Legs et place dans l’histoire

Bien qu’étant une figure peu connue des pratiquants actuels d’'Aïkido, Maître Shirata est un personnage notable dans l’histoire de notre art et reste l’un des très rares à s’être vue décerné le grade de dixième dan. Tous les récits à son sujet le décrivent comme un homme doué techniquement mais également modeste, spontané, sincère et chaleureux incarnant véritablement l’idéal de l’Aïkido. Préférant rester dans le giron de l’Aïkikaï, maître Shirata n’a pas développé son propre courant. Pratiquant des premières heures au « dojo de l’enfer » durant les années trente, il fut le témoin de l’évolution des techniques du Daito Ryu vers l’Aïki Budo souhaitée par Maître Ueshiba.
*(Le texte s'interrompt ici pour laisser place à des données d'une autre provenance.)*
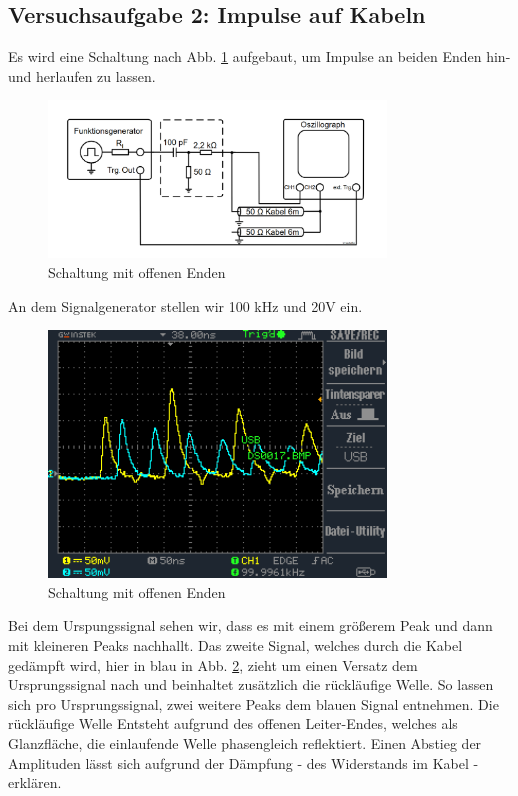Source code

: \documentclass[a4paper,12pt,twocoloumn]{article}
\numberwithin{equation}{section}
\begin{document}
\subsection{Versuchsaufgabe 2: Impulse auf Kabeln}
Es wird eine Schaltung nach Abb. \ref{fig:2.1} aufgebaut, um Impulse an beiden Enden hin- und herlaufen zu lassen.
\begin{figure}[h]
        \centering
        \includegraphics[width=0.8\textwidth]{Schaltung_offen.png}
        \caption{Schaltung mit offenen Enden}
		\label{fig:2.1}
\end{figure}
An dem Signalgenerator stellen wir 100 kHz und 20V ein.
\begin{figure}[h]
        \centering
        \includegraphics[width=0.8\textwidth]{data/DS0017.BMP.png}
        \caption{Schaltung mit offenen Enden}
		\label{fig:2.2}
\end{figure}
Bei dem Urspungssignal sehen wir, dass es mit einem größerem Peak und dann mit kleineren Peaks nachhallt. Das zweite Signal, welches durch die Kabel gedämpft wird, hier in blau in Abb. \ref{fig:2.2}, zieht um einen Versatz dem Ursprungssignal nach und beinhaltet zusätzlich die rückläufige Welle. So lassen sich pro Ursprungssignal, zwei weitere Peaks dem blauen Signal entnehmen. Die rückläufige Welle Entsteht aufgrund des offenen Leiter-Endes, welches als Glanzfläche, die einlaufende Welle phasengleich reflektiert. Einen Abstieg der Amplituden lässt sich aufgrund der Dämpfung - des Widerstands im Kabel - erklären.
\end{document}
Ses connaissances des préceptes de l’Omoto Kyo lui ont également permis de mieux appréhender l’esprit des techniques d’Ueshiba Sensei. En vertu de son immense expérience et dans le but de préserver un Aïkido authentique, il a pu ainsi digérer et propager tous les aspects de l’Aïkido par d’importantes contributions personnelles. En complément de ses nombreuses démonstrations publiques, les vidéos « thématiques » qu’il a réalisées représentent aujourd’hui de précieux témoignages des techniques d’avant-guerre. Par l’intermédiaire de ses écrits et de ses interviews, Shirata Sensei a souhaité nous donner des clefs pour nous permette de mieux décrypter la philosophie d’O Sensei et ainsi contribuer à la diffusion mondiale d’un Aïkido fidèle à son créateur.